**TESTO SELEZIONATO:**
========

[Berlino 2014] Boyhood, la recensione
Un film che ricorderemo a lungo quello di Linklater e che ridefinisce molto di ciò che credevamo di conoscere sul cinema e sui period movie. Un esperimento poco ripetibile ma indimenticabile...
Boyhood non è un film normale e dalla sua peculiarietà non si può prescindere. Nel senso che non è stato realizzato normalmente e il suo strano processo produttivo ha influito (e per fortuna) sul risultato finale, rendendo quella che è una storia comune, un film unico e mai visto prima.
Partendo da questo presupposto la storia di Boyhood è la più canonica tra quelle di formazione personale negli anni del titolo, quelli più o meno tra gli 8 e i 20, e fa leva sui sentimenti e sulla rievocazione del periodo dal 2002 al 2014, attraverso musica, tecnologia, fatti d'attualità e moda.
Eppure nonostante uno svolgimento che conosciamo bene il racconto della vita di Mason tra gli 8 e i 20 anni, di sua sorella Samantha di poco più grande, della mamma Olivia, separatasi quasi subito aver avuto i bambini dal padre Mason Sr. e poi dei molti altri mariti che si susseguono, degli amici, dei cretini che li circondano, degli amori e di chi li aiuta, ha una forza che fino a oggi era sconosciuta al cinema, in virtù di una componente che è propria dell'esistenza reale: l'evidenza dello scorrere del tempo sui volti e sui corpi.
L'effetto del passare del tempo sui corpi, in un film che si fonda esattamente sul racconto di un brandello di vita fatto quanto più da vicino e quanto più minuziosamente possibile (sebbene procedendo per ellissi annuali), pare ora una condizione a cui si dovrebbero conformare tutti.
Ed è incredibile quanto Linklater, sebbene già avesse legato il suo nome a progetti a lungo raggio (vedi Prima dell'alba, Prima del tramonto e Before Midnight), riesca in Boyhood a fare qualcosa di completamente differente. Non un racconto generazionale portato avanti per decenni in cui i protagonisti invecchiano assieme al pubblico ma uno tradizionale in cui il tempo si contrae nella durata del film. Per quanto possa sembrare paradossale Boyhood è un film narrato in maniera decisamente più convenzionale rispetto alla trilogia di Jesse e Celine, ma è come se avesse una componente in più che gli altri period movie o film di formazione non hanno: per l'appunto il potersi fondare sui corpi che mutano.
Unica concessione alla modernità del racconto è il fatto di non fondarsi sulla rappresentazione di una serie di momenti topici o decisioni difficili da prendere ma di voler affrontare il vivere attraverso i momenti più convenzionali e dimenticabili, come se Linklater fosse convinto che è la quotidianità a svelare quel che siamo in ogni momento e non l'eccezionalità.

========

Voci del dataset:
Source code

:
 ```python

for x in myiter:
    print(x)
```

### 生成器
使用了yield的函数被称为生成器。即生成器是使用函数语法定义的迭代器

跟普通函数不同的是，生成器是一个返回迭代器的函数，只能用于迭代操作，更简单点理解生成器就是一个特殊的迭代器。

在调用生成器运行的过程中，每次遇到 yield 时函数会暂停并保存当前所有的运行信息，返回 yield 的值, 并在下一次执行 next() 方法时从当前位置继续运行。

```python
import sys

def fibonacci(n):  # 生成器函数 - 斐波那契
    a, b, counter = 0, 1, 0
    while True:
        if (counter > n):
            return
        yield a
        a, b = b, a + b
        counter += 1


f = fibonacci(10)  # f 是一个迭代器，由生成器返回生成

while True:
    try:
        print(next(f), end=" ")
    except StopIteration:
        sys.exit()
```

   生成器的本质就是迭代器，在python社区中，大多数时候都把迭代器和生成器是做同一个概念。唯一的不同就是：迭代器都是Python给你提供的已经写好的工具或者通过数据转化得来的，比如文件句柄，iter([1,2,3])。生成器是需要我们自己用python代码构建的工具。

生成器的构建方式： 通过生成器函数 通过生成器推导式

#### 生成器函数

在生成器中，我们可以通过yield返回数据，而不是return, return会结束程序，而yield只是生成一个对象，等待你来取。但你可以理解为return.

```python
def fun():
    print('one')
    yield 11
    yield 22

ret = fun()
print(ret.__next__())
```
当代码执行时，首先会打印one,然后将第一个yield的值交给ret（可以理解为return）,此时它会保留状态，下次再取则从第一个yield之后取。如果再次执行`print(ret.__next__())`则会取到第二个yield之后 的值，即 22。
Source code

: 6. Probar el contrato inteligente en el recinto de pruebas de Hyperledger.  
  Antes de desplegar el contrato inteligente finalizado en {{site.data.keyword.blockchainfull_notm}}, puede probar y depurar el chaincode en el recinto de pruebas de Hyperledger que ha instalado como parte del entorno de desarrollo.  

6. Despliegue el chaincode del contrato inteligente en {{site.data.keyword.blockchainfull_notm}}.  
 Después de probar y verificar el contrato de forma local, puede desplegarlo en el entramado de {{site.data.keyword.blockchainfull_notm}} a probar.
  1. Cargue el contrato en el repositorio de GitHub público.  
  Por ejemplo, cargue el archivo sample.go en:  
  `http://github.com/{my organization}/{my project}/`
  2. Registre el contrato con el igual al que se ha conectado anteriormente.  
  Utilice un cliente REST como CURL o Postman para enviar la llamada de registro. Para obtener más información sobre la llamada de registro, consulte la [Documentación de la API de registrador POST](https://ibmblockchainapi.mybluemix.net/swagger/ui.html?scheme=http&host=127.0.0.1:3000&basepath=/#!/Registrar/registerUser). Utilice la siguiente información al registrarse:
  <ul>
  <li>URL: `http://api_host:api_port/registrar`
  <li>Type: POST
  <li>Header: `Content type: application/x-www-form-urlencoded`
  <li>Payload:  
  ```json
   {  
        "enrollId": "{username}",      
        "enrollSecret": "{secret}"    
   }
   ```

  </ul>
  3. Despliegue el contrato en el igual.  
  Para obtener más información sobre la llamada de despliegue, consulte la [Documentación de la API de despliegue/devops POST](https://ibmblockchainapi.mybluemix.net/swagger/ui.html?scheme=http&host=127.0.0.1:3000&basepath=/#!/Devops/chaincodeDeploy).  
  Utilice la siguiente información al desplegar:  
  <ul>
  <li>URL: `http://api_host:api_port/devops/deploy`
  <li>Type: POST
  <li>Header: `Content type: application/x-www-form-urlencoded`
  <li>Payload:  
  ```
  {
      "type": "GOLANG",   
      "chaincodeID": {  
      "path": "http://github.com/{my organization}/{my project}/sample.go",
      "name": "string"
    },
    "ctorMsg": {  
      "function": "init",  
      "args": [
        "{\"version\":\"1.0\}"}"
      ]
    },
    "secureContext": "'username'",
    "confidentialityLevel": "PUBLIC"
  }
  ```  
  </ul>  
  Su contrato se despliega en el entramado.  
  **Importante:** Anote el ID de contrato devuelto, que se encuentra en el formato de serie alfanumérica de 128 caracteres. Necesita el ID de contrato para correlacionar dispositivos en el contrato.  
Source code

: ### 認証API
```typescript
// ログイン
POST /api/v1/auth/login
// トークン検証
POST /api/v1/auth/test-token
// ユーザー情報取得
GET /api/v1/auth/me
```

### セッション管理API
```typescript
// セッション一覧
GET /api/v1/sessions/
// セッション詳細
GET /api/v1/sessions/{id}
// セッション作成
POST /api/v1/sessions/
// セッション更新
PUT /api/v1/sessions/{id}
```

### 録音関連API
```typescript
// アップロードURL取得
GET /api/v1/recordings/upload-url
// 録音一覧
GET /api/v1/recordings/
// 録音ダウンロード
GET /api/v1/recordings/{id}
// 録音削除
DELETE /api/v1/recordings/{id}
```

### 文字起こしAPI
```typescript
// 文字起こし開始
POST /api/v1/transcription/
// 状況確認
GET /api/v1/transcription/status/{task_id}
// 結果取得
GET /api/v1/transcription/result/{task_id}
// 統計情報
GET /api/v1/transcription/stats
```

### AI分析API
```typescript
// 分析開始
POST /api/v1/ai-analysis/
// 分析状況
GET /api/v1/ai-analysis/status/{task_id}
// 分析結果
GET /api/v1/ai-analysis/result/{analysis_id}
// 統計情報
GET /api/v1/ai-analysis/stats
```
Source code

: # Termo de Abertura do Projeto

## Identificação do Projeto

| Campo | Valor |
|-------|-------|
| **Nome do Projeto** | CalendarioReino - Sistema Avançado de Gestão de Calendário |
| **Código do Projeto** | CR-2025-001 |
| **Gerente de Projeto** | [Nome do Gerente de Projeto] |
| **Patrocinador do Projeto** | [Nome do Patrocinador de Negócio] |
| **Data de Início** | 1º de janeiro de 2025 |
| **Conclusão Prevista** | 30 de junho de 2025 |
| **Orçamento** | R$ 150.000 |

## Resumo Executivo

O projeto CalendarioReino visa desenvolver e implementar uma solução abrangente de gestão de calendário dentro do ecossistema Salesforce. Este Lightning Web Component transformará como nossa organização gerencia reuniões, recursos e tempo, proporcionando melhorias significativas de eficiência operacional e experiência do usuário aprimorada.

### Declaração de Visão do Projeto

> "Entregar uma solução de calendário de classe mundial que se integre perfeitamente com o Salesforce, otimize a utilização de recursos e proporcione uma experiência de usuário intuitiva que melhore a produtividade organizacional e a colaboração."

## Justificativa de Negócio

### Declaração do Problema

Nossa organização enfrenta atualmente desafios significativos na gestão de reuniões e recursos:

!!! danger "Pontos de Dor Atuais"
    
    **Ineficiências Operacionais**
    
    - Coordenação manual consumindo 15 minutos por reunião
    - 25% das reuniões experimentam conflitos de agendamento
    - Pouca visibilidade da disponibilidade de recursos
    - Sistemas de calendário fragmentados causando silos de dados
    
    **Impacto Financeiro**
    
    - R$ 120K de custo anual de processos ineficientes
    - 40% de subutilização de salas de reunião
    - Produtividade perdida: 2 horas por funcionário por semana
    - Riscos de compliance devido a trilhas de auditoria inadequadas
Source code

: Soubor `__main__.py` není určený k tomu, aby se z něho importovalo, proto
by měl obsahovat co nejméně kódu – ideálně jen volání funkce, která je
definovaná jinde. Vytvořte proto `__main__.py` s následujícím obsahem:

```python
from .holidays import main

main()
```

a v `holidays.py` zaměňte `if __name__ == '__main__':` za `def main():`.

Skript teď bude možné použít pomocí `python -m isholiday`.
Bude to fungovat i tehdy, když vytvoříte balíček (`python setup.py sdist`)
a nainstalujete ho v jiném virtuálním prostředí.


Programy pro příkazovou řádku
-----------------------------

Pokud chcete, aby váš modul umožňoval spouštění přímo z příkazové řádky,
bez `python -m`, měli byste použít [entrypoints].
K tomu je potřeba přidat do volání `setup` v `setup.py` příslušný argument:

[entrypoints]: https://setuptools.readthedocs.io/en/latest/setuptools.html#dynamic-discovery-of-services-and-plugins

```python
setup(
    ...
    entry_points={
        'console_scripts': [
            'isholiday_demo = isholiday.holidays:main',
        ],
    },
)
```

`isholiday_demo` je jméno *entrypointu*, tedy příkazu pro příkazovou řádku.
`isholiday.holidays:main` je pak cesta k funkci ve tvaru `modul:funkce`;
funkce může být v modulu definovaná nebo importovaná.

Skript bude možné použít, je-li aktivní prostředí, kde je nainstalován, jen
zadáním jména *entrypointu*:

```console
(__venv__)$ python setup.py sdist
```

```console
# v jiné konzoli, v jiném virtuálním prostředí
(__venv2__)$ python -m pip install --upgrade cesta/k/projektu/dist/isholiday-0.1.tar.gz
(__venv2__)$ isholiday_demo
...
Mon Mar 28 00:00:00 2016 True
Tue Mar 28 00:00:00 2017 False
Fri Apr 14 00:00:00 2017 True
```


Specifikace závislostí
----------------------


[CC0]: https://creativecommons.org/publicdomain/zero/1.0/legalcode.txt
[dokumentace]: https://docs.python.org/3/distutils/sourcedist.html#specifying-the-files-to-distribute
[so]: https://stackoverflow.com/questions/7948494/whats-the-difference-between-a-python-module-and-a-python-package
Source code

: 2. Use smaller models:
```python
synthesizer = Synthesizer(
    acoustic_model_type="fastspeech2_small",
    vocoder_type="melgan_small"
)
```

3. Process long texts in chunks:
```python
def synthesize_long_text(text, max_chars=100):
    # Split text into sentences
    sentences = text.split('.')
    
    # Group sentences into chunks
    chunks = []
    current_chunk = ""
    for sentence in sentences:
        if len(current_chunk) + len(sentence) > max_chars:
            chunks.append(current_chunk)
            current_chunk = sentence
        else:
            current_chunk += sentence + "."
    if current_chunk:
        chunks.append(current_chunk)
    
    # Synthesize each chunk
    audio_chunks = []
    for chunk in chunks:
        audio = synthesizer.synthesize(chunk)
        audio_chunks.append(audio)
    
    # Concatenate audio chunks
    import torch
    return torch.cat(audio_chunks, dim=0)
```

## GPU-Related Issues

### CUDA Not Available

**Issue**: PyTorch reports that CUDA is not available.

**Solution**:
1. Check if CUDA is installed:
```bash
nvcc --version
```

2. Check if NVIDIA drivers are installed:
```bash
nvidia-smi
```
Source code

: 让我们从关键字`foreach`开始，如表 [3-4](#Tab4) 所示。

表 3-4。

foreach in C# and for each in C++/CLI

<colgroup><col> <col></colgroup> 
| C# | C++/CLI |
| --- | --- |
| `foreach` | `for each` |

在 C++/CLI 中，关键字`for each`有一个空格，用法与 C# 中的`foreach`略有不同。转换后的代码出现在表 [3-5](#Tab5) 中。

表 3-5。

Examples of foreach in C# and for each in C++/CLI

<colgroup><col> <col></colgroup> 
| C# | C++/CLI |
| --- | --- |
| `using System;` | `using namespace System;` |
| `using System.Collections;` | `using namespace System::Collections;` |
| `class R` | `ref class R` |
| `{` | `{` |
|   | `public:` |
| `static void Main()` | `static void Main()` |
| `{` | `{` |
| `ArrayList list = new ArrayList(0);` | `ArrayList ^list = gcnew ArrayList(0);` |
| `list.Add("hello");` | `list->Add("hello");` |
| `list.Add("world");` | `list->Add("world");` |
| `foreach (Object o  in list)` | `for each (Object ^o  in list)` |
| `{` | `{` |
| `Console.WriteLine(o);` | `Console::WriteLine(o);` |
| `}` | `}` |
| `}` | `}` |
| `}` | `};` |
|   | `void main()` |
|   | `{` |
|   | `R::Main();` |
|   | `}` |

========

**ESERCIZIO 1:** Riscrivi la parte della recensione di Boyhood compresa tra "[Berlino 2014] Boyhood, la" e "mai visto prima.", estremi inclusi, scambiando "esperimento" con "tentativo".
**ESERCIZIO 2:** Secondo la recensione di Boyhood, fra quali età viene raccontata la vita di Mason?

**SOLUZIONE 1:**
[Berlino 2014] Boyhood, la recensione
Un film che ricorderemo a lungo quello di Linklater e che ridefinisce molto di ciò che credevamo di conoscere sul cinema e sui period movie. Un tentativo poco ripetibile ma indimenticabile...
Boyhood non è un film normale e dalla sua peculiarietà non si può prescindere. Nel senso che non è stato realizzato normalmente e il suo strano processo produttivo ha influito (e per fortuna) sul risultato finale, rendendo quella che è una storia comune, un film unico e mai visto prima.

**SOLUZIONE 2:** Tra gli 8 e i 20 anni.